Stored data
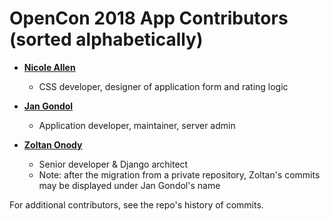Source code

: ﻿# OpenCon 2018 App Contributors (sorted alphabetically)

* **[Nicole Allen](https://github.com/txtbks)**

  * CSS developer, designer of application form and rating logic

* **[Jan Gondol](https://github.com/jangondol)**

  * Application developer, maintainer, server admin

* **[Zoltan Onody](https://github.com/ZoltanOnody)**

  * Senior developer & Django architect
  * Note: after the migration from a private repository,
    Zoltan's commits may be displayed under Jan Gondol's name

For additional contributors, see the repo's history of commits.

**EXERCISE OBJECTIVE**. Using the entries above, give again each line from the one containing "and rating logic" through the last line, exactly and only those.

**EXERCISE ANSWER**.
  * CSS developer, designer of application form and rating logic

* **[Jan Gondol](https://github.com/jangondol)**

  * Application developer, maintainer, server admin

* **[Zoltan Onody](https://github.com/ZoltanOnody)**

  * Senior developer & Django architect
  * Note: after the migration from a private repository,
    Zoltan's commits may be displayed under Jan Gondol's name

For additional contributors, see the repo's history of commits.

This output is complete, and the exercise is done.